--- Selected excerpt ---

——————————

The aim of the course is to deepen and complete the fundamental approach to textile process calculation by using thermodynamics in connection with mass, energy and momentum balances and their transfer equations.
In the first part of the course some complements of thermodynamics are introduced with a specific consideration of textile applications. Also the complements of mass, enery and momentum transfer have the aim to give the students the skill in applying more detailed models valid for interpretation of complex systems as those that can be found in innovative textile engineering

Complements of Thermodynamics (5 CFU)

——————————

--- Dataset section ---
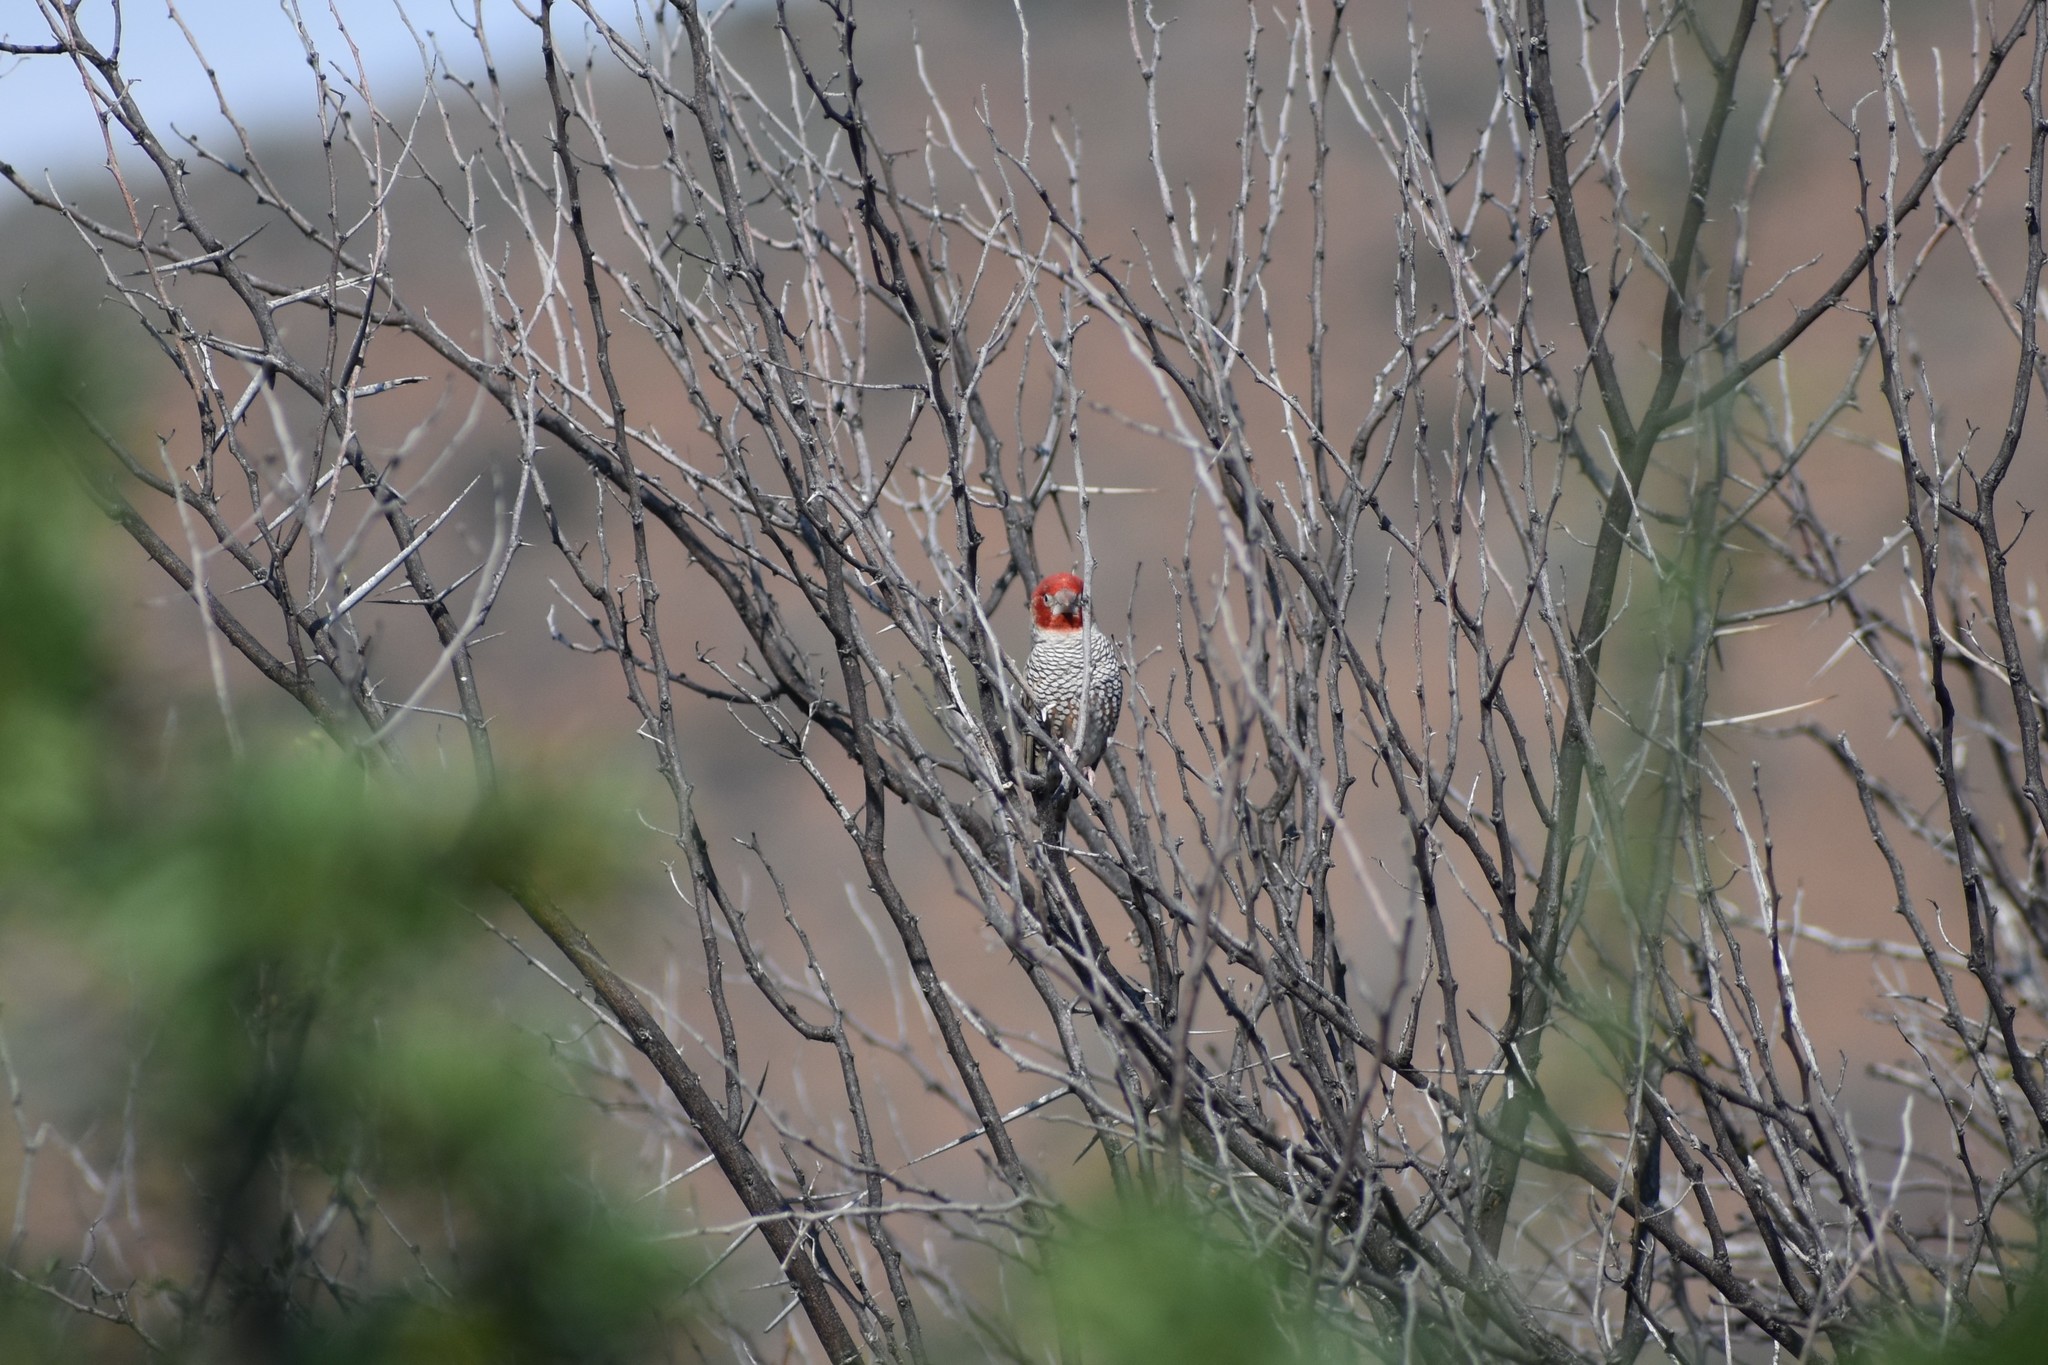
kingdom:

——————————

--- Written instruction A ---
According to the course description, what is introduced in the first part of the course?
--- Written instruction B ---
Reproduce the course description word for word, everything from "In the first" down to "Thermodynamics (5 CFU)".
The data has no connection to the course description.

--- Solution A ---
Some complements of thermodynamics, with a specific consideration of textile applications.

--- Solution B ---
In the first part of the course some complements of thermodynamics are introduced with a specific consideration of textile applications. Also the complements of mass, enery and momentum transfer have the aim to give the students the skill in applying more detailed models valid for interpretation of complex systems as those that can be found in innovative textile engineering

Complements of Thermodynamics (5 CFU)